Photo credit: Danny Choo via Flickr
Slowly, many regions throughout California are crawling out of the deep pit they sunk to due to the recession. In fact, many areas are seeing the number of available jobs increase.
The bad news—many regions can’t find enough skilled workers to fill those jobs.
It was an important topic discussed at the first California Economic Summit in May. Leading up to the Summit, 14 regional economic forums were held. What did we learn? A sizeable 43 percent say having a skilled workforce trained for major industry sectors is crucial for the future.
In the Bay Area, where tech jobs outnumber other industries, finding skilled workers is crucial and companies are increasingly searching overseas.
“There are some really interesting findings, but we’ve known this for some time—there’s a lack of skilled workers in the technology industry “ said Sean Randolph, president of the Bay Area Council Economic Institute, just back from Washington, D.C. for the release of the report.
Every February, the cycle to obtain foreign workers, begins. Almost immediately, Randolph points out, the Bay Area reaches the quota. “Within 10 days or two weeks of opening, the quota is met,” said Randolph. “So companies who didn’t make the process have to wait until next year.”
The report says the Silicon Valley comes out on top in “H-1B intensity” with 17 foreign workers sought for every 1,000 people in the workforce.
Computer related fields have the most overseas workers at 60 percent. Engineers come in a close second.
With these recent findings, it brings the debate to light—are foreign workers taking jobs away from the unemployed in California? Maybe. That’s why many in the business field believe educating our workforce better is vital to our economy.
“California and the Bay Area are not generating or graduating enough students with degrees in those fields to fill the needs,” said Randolph. “Forty percent of all students in the country begin their degrees in those math and sciences but move to a different degree because it’s easier.”
If we make education a priority, Randolph added, we would fix the “underperformance compared to global standards by students across the board in math and science.”

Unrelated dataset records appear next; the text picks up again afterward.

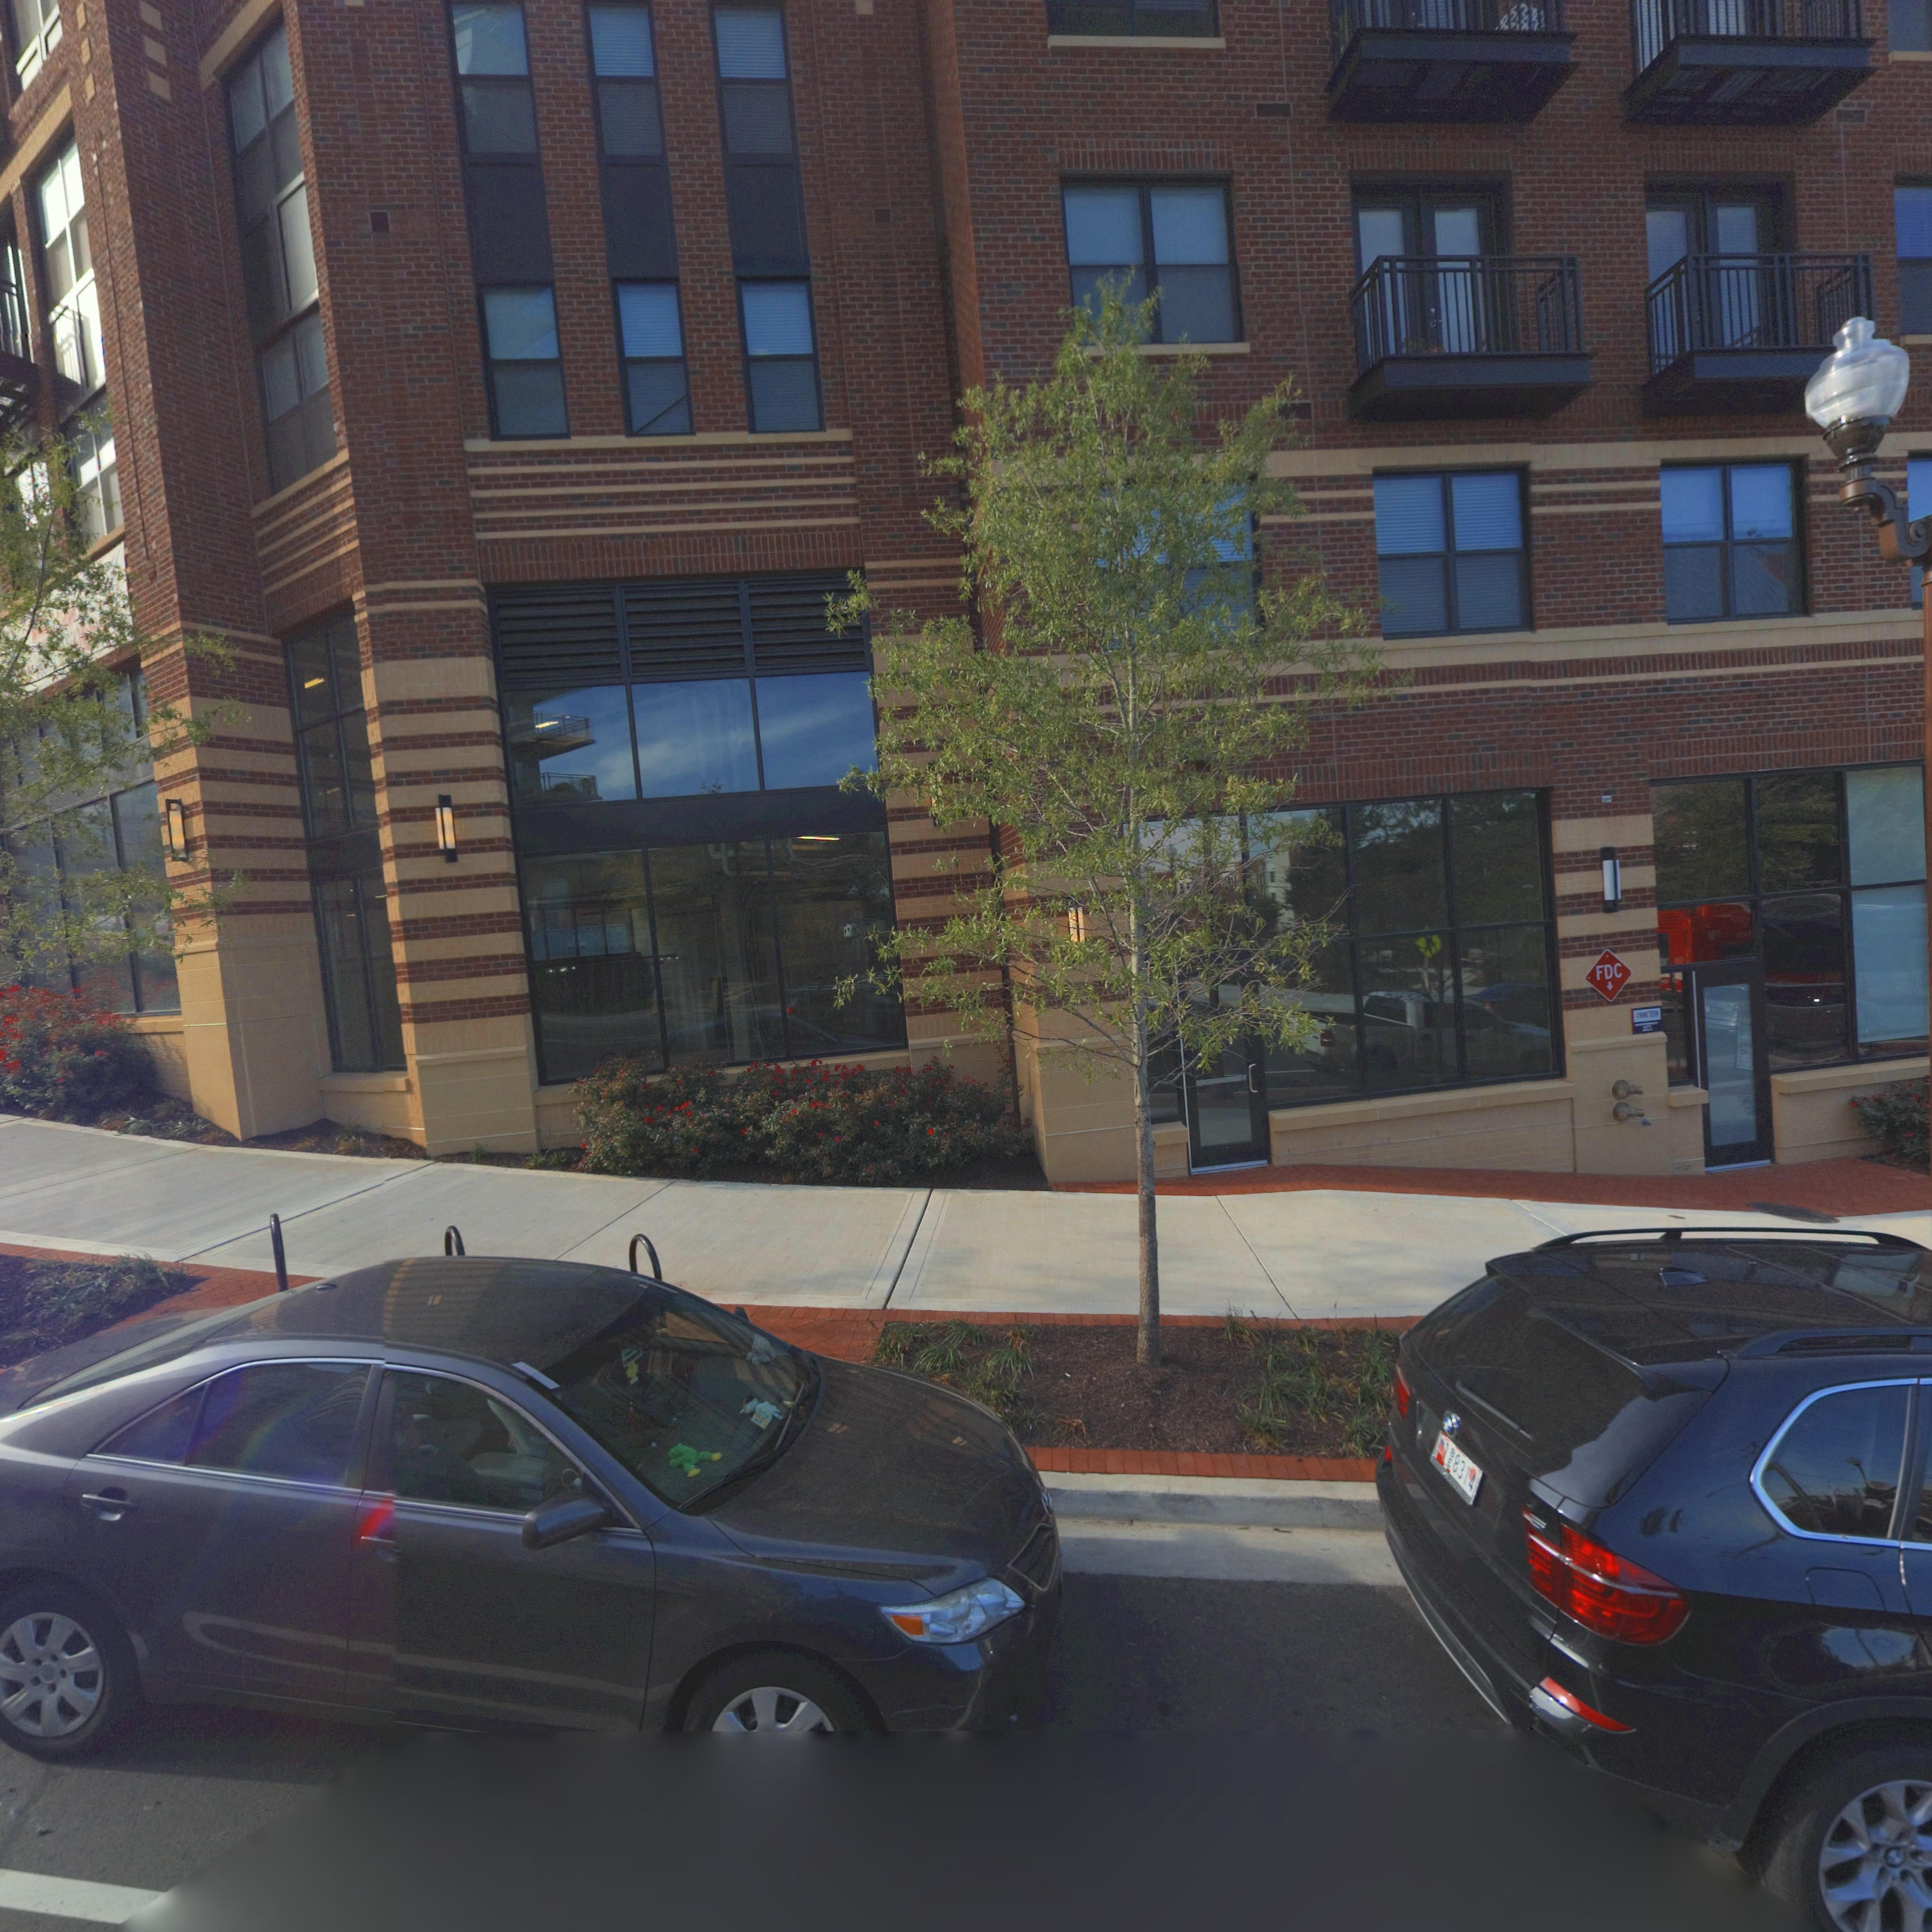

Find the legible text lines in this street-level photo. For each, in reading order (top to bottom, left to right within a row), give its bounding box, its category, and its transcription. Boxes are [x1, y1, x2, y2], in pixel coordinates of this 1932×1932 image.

[1594, 961, 1624, 982] None: FDC
[1445, 1445, 1457, 1469] None: BE
[1450, 1452, 1478, 1494] None: 8314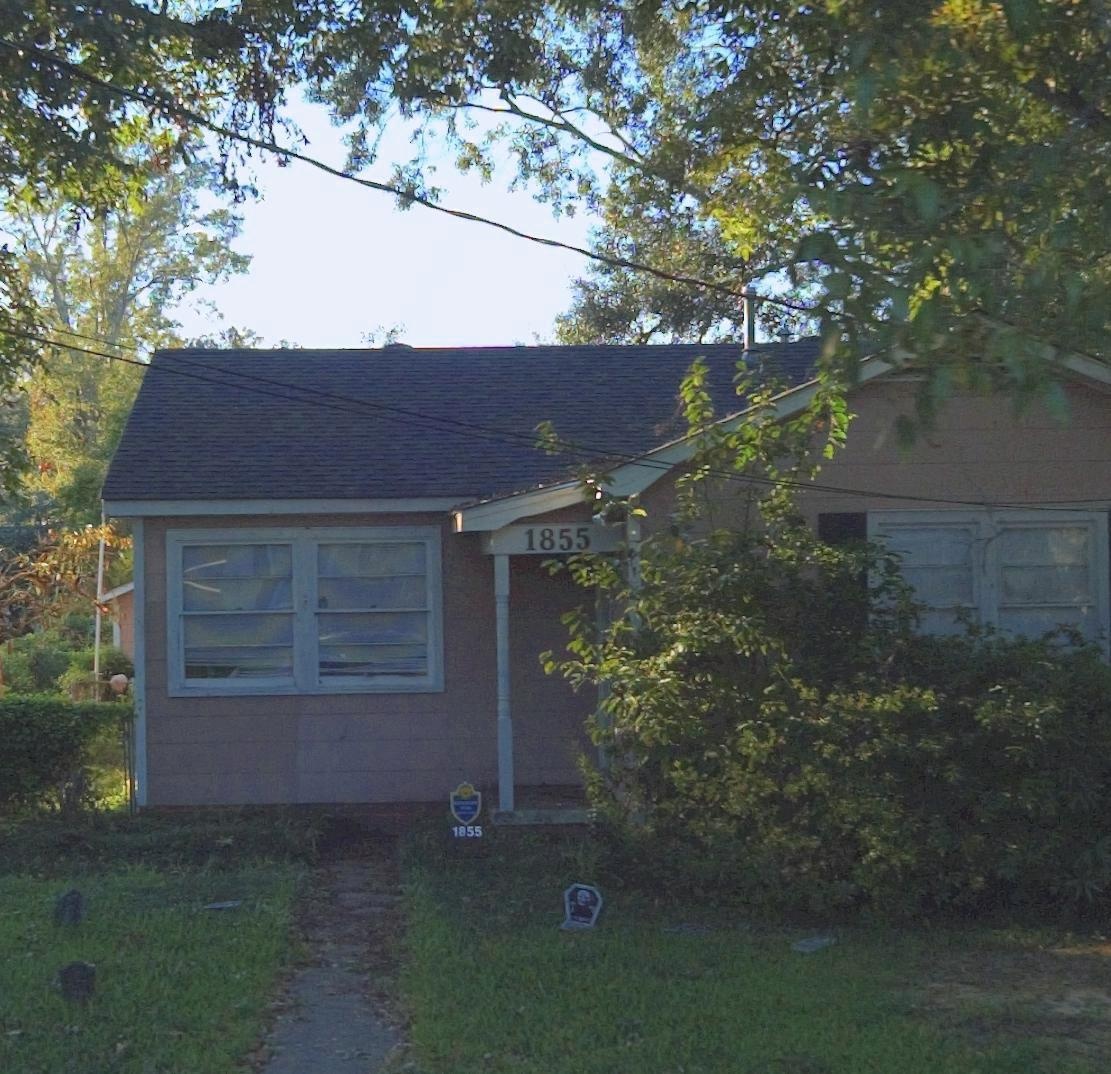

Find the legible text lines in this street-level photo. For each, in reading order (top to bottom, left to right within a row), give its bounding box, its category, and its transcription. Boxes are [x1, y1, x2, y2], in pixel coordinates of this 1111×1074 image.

[523, 526, 592, 552] StreetNumber: 1855
[451, 824, 484, 839] StreetNumber: 1855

Here’s another interesting finding of the report: it’s more than the big name companies like Google, eBay, Apple or Yahoo, looking overseas. Thousands of other local employers, big and small, are in the game too, looking to bring foreign workers to the Bay Area on temporary H-1B visas.
“Most applications for visas are for single positions,” said Randolph. “Those are coming from smaller companies, young companies —maybe 150 employees, who are growing really rapidly. They’re looking anywhere and everywhere to fill those tech jobs. Not filling those positions is a constraint on their ability to grow.”
Those who attended the Summit agreed finding a skilled workforce and fixing our state’s educational system would help prepare our workforce for those available jobs and allow us to stay competitive with our global counterparts.